Job 1:
Reproduce the data excerpts word for word, starting with their first line and going on through the line with "Preparación de muestras en suspensión.", both ends included.

Excerpt provided:
>>>>

In case assessment is based on change of Opinion than order is Void Ab Initio

In case assessment is based on change of Opinion than order is Void Ab Initio

In case assessment is based on change of Opinion than order is Void Ab Initio

Fact and Issue of the case

Briefly stated the facts necessary for adjudication of the controversy at hand are : Assessee company filed return of income for AY 2009-10 on 29.09.2009 which was processed under section 143 (1) of the Income-tax Act, 1961 (for short ‘the Act’). Thereafter, assessee’s case was reassessed at the returned income of Rs.58,49,432/- on 27.03.2014 u/s 147/143(3) of the Act. Again, AO received information from Investigation Wing vide letter dated 15.03.2012 that assessee had obtained accommodation entries amounting to Rs.50,00,000/- under the garb of share capital/share premium from Aseem Gupta group, whose residential and business premises were searched/surveyed by the Investigation Wing on 26.03.2010.

Appellant, M/s. SJM International Ltd. (hereinafter referred to as ‘the assessee’) by filing the present appeal sought to set aside the impugned order dated 08.03.2018 passed by the Commissioner of Income-tax (Appeals)-28, New Delhi qua the assessment year 2009-10 on the grounds inter alia that :-

“1. That the order of CIT(A) is bad in law and on facts.

<<<<

Data excerpts:
>>>>

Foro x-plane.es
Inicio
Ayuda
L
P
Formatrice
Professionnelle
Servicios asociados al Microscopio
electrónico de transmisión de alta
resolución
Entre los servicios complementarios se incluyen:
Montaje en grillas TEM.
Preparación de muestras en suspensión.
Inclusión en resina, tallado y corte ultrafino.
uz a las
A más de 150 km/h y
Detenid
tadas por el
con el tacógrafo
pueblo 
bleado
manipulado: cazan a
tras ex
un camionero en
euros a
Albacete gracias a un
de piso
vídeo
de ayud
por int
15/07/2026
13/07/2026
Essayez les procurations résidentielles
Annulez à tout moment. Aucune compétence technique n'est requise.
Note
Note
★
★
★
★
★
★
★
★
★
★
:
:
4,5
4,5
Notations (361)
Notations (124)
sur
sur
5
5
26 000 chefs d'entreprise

<<<<

Job 2:
In the excerpt about the income tax appeal, which group is the assessee said to have obtained accommodation entries from?

Output 1:
Foro x-plane.es
Inicio
Ayuda
L
P
Formatrice
Professionnelle
Servicios asociados al Microscopio
electrónico de transmisión de alta
resolución
Entre los servicios complementarios se incluyen:
Montaje en grillas TEM.
Preparación de muestras en suspensión.

Output 2:
The Aseem Gupta group.